Kutipan yang Diberikan =
# # # # #
NEW YORK, iNews.id - Para ilmuwan terkejut dengan kekuatan tsunami yang menghantam Kota Palu, Sulawesi Tengah, pascagempa 7,4 Skala Richter (SR) pada Jumat pekan lalu.
Mereka mengira, dari magnitude gempa, seharusnya ketinggian gelombang tsunami di Palu tak setinggi itu yakni mencapai enam meter.
"Kami mengira gempa itu memang menyebabkan tsunami, tapi tidak sebesar itu," kata Jason Patton, ahli geofisika dari Humboldt State University, California, yang juga bekerja untuk konsultan Temblor, dikutip dari The New York Times, Senin (1/10/2018).
Menurut dia, ada pelajaran yang bisa diambil dari kejadian ini. "Kita lebih mungkin menemukan hal-hal yang belum pernah diamati sebelumnya," ujarnya.
Gempa yang terjadi pada sore hari itu bertitik pusat sekitar 80 kilometer sebelah utara Palu. Sekitar 30 menit kemudian, gelombang setinggi sekitar enam meter menerjang kawasan pantai, menghancurkan rumah, gedung, serta mengempaskan banyak kendaraan.
Gelombang tsunami juga menerjang Donggala, meskipun dampak kerusakannya tak separah di Palu.
Tsunami tinggi sering kali terjadi sebagai hasil dari gempa megathrust. Bagian kerak bumi mengalami deformasi, bergerak secara vertikal di sepanjang patahan. Hal ini menyebabkan gelombang berkecepatan tinggi melintasi cekungan samudera dengan jangkauan hingga ribuan kilometer dari titik pusat gempa.
Gempa bumi dan tsunami setinggi 30 meter di Aceh pada 2004 menewaskan hampir seperempat juta orang di Indonesia dan negara lain dihasilkan dari gempa 9,1 SR.
Berbeda dengan gempa di Sulteng di mana gerakannya horizontal. Gerakan semacam itu biasanya tidak berpotensi menimbulkan tsunami.
"Tetapi dalam keadaan tertentu, bisa," kata Patton.
Menurut dia, pergerseran sesar mungkin mengalami gerakan vertikal yang dapat mengangkat air laut. Zona patahan sesar, yang panjangnya diperkirakan sekitar 112 km, dapat melewati daerah di mana dasar laut naik atau turun. Saat patahan bergerak akibat gempa, dia akan mendorong air laut di depan.
Kemungkinan lain, tsunami tercipta secara tidak langsung. Guncangan keras saat gempa mungkin menyebabkan longsor bawah laut yang menciptakan gelombang. Kejadian seperti itu memang tidak biasa, di antaranya terjadi saat gempa 9,64 SR di Alaska pada 1964.
# # # # #
Data Hasil Ekstraksi =

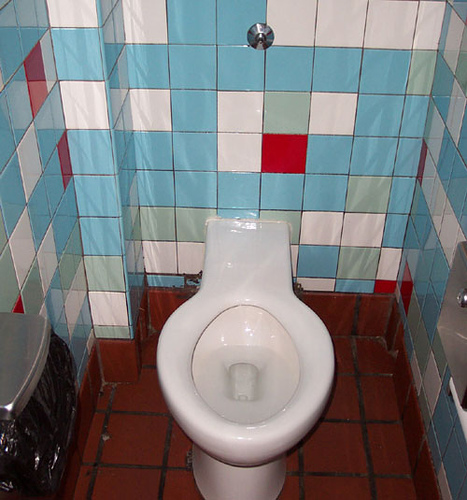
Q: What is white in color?
A: The toilet.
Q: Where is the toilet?
A: In the room.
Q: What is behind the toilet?
A: Tile wall.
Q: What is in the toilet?
A: Water.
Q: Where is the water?
A: In the toilet.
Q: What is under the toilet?
A: The tile.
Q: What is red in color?
A: Floor tile.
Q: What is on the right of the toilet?
A: Waste container.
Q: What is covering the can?
A: Large plastic cover.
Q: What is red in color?
A: Some tiles.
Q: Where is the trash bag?
A: In the trash bin.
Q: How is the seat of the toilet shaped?
A: Oval.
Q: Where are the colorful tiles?
A: On the walls.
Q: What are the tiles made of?
A: Ceramic.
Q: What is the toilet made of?
A: Porcelain.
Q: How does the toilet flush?
A: Button on wall.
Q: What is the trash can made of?
A: Metal.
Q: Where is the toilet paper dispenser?
A: Right side.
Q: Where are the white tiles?
A: On the walls.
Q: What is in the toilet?
A: Clean water.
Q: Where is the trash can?
A: In a restroom.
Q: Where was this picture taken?
A: A bathroom.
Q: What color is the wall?
A: Blue, white and red.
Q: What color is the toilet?
A: White.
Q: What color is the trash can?
A: Silver.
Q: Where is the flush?
A: The wall.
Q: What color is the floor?
A: Orange.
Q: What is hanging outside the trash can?
A: A trash bag.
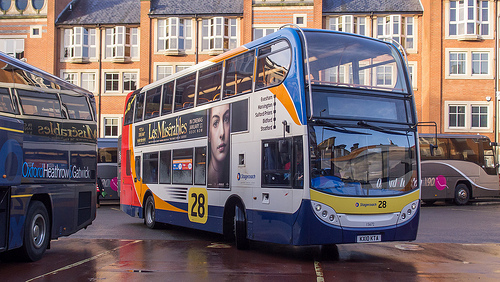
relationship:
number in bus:
[184, 186, 211, 223] [115, 22, 422, 259]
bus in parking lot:
[7, 46, 102, 258] [107, 164, 496, 277]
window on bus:
[303, 40, 398, 88] [115, 22, 422, 259]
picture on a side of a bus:
[206, 101, 231, 188] [115, 22, 422, 259]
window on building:
[449, 0, 489, 34] [3, 0, 494, 165]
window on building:
[449, 0, 489, 34] [0, 0, 499, 138]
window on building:
[447, 106, 469, 131] [3, 1, 497, 206]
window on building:
[466, 97, 493, 134] [3, 0, 494, 165]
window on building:
[446, 49, 468, 78] [38, 57, 494, 187]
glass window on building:
[470, 51, 487, 74] [47, 63, 498, 192]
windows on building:
[445, 47, 496, 77] [54, 72, 494, 186]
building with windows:
[18, 13, 487, 197] [51, 22, 147, 102]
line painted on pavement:
[23, 235, 153, 280] [0, 227, 499, 279]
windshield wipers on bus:
[316, 119, 371, 136] [115, 22, 422, 259]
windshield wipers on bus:
[358, 120, 411, 137] [115, 22, 422, 259]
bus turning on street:
[115, 22, 422, 259] [8, 164, 498, 280]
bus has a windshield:
[115, 22, 422, 259] [311, 121, 418, 196]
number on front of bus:
[372, 190, 393, 210] [115, 22, 422, 259]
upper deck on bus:
[122, 30, 420, 132] [115, 22, 422, 259]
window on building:
[447, 106, 469, 131] [3, 0, 494, 165]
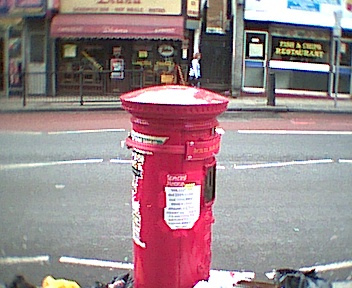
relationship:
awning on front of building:
[44, 14, 187, 46] [54, 0, 187, 99]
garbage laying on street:
[189, 267, 335, 286] [0, 113, 350, 287]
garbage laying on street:
[40, 275, 80, 288] [0, 113, 350, 287]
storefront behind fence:
[49, 8, 194, 98] [2, 64, 148, 110]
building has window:
[49, 0, 187, 99] [60, 41, 102, 81]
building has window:
[231, 0, 350, 100] [270, 36, 330, 65]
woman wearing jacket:
[187, 51, 203, 87] [188, 59, 199, 75]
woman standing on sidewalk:
[189, 50, 203, 83] [1, 95, 351, 114]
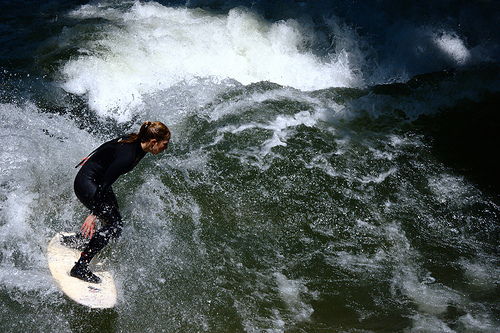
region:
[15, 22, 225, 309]
a woman surfing a wave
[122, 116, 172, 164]
a woman with blonde hair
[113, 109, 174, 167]
a woman with a pony tail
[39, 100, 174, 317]
a woman on a surfboard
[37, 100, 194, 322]
a woman on a white surfboard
# # # # #
Soal Tertulis =
Berapa perkiraan panjang zona patahan sesar menurut kutipan tentang tsunami di Palu? Mohon gunakan kutipan ini saja sebagai sumber.

Jawaban Hasil =
Sekitar 112 km.